Output the whole listing exactly, except for the pictures in it.
--- PROVIDED RECORDS Enclosed Below ---
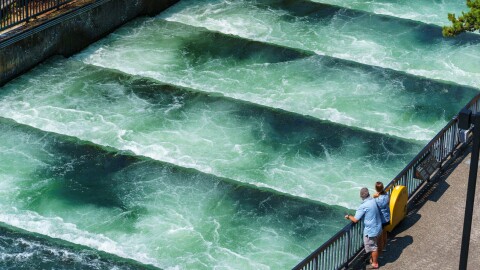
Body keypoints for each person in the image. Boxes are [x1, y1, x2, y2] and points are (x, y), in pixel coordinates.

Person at [345, 187, 382, 269]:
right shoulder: (373, 200)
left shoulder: (363, 206)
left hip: (371, 230)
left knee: (373, 247)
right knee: (375, 245)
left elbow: (355, 219)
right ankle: (372, 260)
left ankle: (375, 264)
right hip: (378, 227)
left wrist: (348, 216)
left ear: (361, 196)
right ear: (368, 193)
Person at [373, 181, 390, 253]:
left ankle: (380, 249)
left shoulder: (377, 200)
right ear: (383, 187)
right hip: (387, 218)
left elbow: (373, 206)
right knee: (384, 231)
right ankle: (385, 244)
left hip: (381, 220)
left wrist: (374, 197)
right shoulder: (386, 195)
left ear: (376, 189)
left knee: (379, 237)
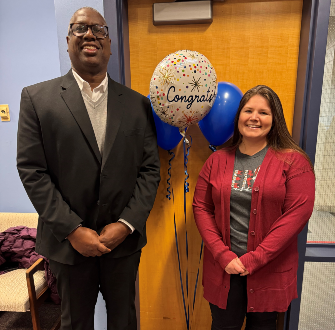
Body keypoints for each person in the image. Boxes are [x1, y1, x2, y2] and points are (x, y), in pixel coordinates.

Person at [17, 7, 160, 330]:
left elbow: (150, 170)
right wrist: (72, 229)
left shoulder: (138, 104)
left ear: (109, 45)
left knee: (124, 321)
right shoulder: (37, 99)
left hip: (122, 244)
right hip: (67, 245)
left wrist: (125, 224)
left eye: (99, 29)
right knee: (75, 323)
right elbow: (31, 170)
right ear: (68, 41)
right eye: (80, 28)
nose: (90, 34)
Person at [193, 85, 315, 330]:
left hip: (269, 269)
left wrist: (256, 259)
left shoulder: (294, 162)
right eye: (248, 110)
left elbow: (296, 216)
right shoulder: (216, 160)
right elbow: (201, 208)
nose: (254, 118)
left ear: (275, 119)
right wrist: (222, 254)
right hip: (225, 269)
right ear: (239, 116)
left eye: (264, 112)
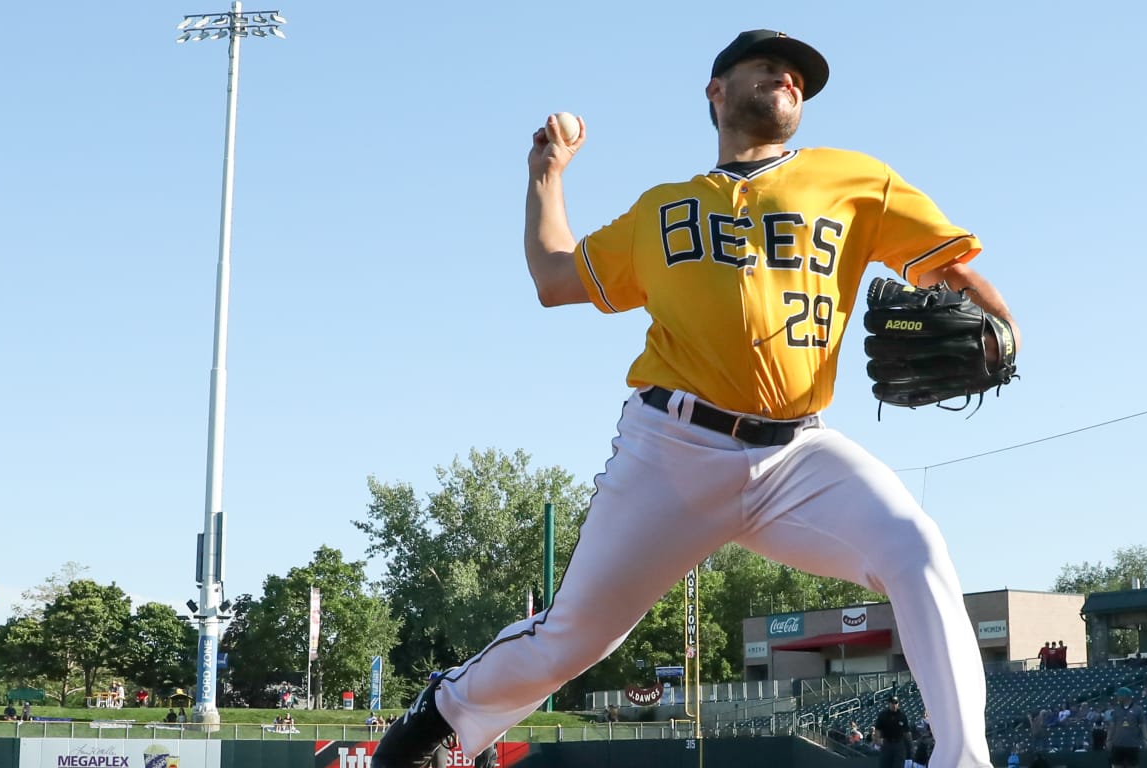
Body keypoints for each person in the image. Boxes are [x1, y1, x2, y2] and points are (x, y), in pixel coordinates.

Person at [372, 28, 1015, 768]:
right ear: (717, 92)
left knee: (915, 547)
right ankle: (442, 712)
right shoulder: (663, 209)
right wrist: (546, 175)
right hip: (672, 449)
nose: (789, 79)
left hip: (800, 455)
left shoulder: (857, 180)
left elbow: (953, 268)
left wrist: (1006, 330)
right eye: (769, 66)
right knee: (576, 639)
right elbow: (554, 278)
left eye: (800, 77)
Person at [1107, 688, 1147, 768]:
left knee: (1133, 765)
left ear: (1125, 696)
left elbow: (1143, 725)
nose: (1117, 697)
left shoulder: (1138, 709)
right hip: (1117, 745)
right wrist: (1108, 739)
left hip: (1132, 745)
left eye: (1119, 695)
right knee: (1117, 765)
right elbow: (1112, 726)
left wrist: (1146, 739)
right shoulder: (1116, 710)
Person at [874, 696, 912, 768]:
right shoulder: (883, 715)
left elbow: (907, 732)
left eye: (896, 703)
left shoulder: (902, 716)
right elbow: (878, 729)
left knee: (898, 765)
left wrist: (909, 744)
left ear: (898, 704)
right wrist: (878, 739)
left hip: (899, 744)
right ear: (889, 704)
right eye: (892, 703)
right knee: (885, 765)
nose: (894, 705)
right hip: (887, 743)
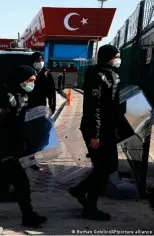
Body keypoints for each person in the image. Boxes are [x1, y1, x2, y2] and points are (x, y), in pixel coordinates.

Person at [0, 65, 47, 227]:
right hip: (4, 147)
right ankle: (28, 216)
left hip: (14, 146)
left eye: (33, 81)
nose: (32, 84)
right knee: (21, 183)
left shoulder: (22, 95)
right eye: (30, 81)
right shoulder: (5, 97)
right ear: (21, 80)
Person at [69, 45, 122, 221]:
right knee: (102, 167)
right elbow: (94, 107)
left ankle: (80, 189)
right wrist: (94, 134)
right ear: (106, 57)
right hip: (96, 130)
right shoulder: (95, 75)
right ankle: (90, 207)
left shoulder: (113, 74)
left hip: (109, 129)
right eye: (116, 56)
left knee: (111, 165)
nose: (118, 59)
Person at [28, 52, 56, 172]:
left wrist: (52, 107)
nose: (40, 62)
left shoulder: (47, 74)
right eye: (37, 60)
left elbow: (52, 93)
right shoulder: (28, 73)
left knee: (40, 136)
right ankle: (29, 159)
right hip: (28, 108)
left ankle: (33, 157)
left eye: (41, 59)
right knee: (29, 136)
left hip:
--- End of Enclosed PROVIDED RECORDS ---
**TASK SOLUTION**
Body keypoints for each person in the image. Boxes are [x1, y1, x2, y2] and points are (x, y), in pixel coordinates.

Person at [345, 187, 382, 269]:
right shoulder: (373, 200)
left shoulder: (363, 206)
left hip: (371, 230)
left knee: (373, 247)
right knee: (375, 245)
left elbow: (355, 219)
right ankle: (372, 260)
left ankle: (375, 264)
right hip: (378, 227)
left wrist: (348, 216)
left ear: (361, 196)
right ear: (368, 193)
Person at [373, 181, 390, 253]:
left ankle: (380, 249)
left shoulder: (377, 200)
right ear: (383, 187)
right hip: (387, 218)
left elbow: (373, 206)
right knee: (384, 231)
right ankle: (385, 244)
left hip: (381, 220)
left wrist: (374, 197)
right shoulder: (386, 195)
left ear: (376, 189)
left knee: (379, 237)
Body keypoints for each person in the image. Boxes are [x1, y1, x2, y2] and points are (x, y), in pixel coordinates.

Person at [17, 7, 160, 330]:
left elbow: (150, 170)
right wrist: (72, 229)
left shoulder: (138, 104)
left ear: (109, 45)
left knee: (124, 321)
right shoulder: (37, 99)
left hip: (122, 244)
right hip: (67, 245)
left wrist: (125, 224)
left eye: (99, 29)
right knee: (75, 323)
right elbow: (31, 170)
right ear: (68, 41)
right eye: (80, 28)
nose: (90, 34)
Person at [193, 85, 315, 330]:
left hip: (269, 269)
left wrist: (256, 259)
left shoulder: (294, 162)
right eye: (248, 110)
left elbow: (296, 216)
right shoulder: (216, 160)
right elbow: (201, 208)
nose: (254, 118)
left ear: (275, 119)
right wrist: (222, 254)
right hip: (225, 269)
right ear: (239, 116)
left eye: (264, 112)
Body keypoints for each person in the image. Boxes are [x1, y1, x2, y2] and points are (x, y), in pixel coordinates.

Person at [372, 28, 1015, 768]:
right ear: (717, 92)
left knee: (915, 547)
right ankle: (442, 712)
right shoulder: (663, 209)
right wrist: (546, 175)
right hip: (672, 449)
nose: (789, 79)
left hip: (800, 455)
left shoulder: (857, 180)
left elbow: (953, 268)
left wrist: (1006, 330)
right eye: (769, 66)
right knee: (576, 639)
right elbow: (554, 278)
left eye: (800, 77)
Person at [1107, 688, 1147, 768]:
left knee: (1133, 765)
left ear: (1125, 696)
left elbow: (1143, 725)
nose: (1117, 697)
left shoulder: (1138, 709)
right hip: (1117, 745)
right wrist: (1108, 739)
left hip: (1132, 745)
left eye: (1119, 695)
right knee: (1117, 765)
right elbow: (1112, 726)
left wrist: (1146, 739)
right shoulder: (1116, 710)
Person at [874, 696, 912, 768]:
right shoulder: (883, 715)
left elbow: (907, 732)
left eye: (896, 703)
left shoulder: (902, 716)
right elbow: (878, 729)
left knee: (898, 765)
left wrist: (909, 744)
left ear: (898, 704)
right wrist: (878, 739)
left hip: (899, 744)
right ear: (889, 704)
right eye: (892, 703)
right knee: (885, 765)
nose: (894, 705)
right hip: (887, 743)
Body keypoints for each person in the image. Boxes are [x1, y1, x2, y2] and points are (x, y), in pixel coordinates.

Person at [0, 65, 47, 227]:
right hip: (4, 147)
right ankle: (28, 216)
left hip: (14, 146)
left eye: (33, 81)
nose: (32, 84)
right knee: (21, 183)
left shoulder: (22, 95)
right eye: (30, 81)
right shoulder: (5, 97)
right ear: (21, 80)
Person at [69, 45, 122, 221]:
right knee: (102, 167)
right elbow: (94, 107)
left ankle: (80, 189)
right wrist: (94, 134)
right ear: (106, 57)
right hip: (96, 130)
right shoulder: (95, 75)
right ankle: (90, 207)
left shoulder: (113, 74)
left hip: (109, 129)
right eye: (116, 56)
left knee: (111, 165)
nose: (118, 59)
Person at [28, 52, 56, 172]:
left wrist: (52, 107)
nose: (40, 62)
left shoulder: (47, 74)
right eye: (37, 60)
left elbow: (52, 93)
right shoulder: (28, 73)
left knee: (40, 136)
right ankle: (29, 159)
right hip: (28, 108)
left ankle: (33, 157)
left eye: (41, 59)
right knee: (29, 136)
left hip:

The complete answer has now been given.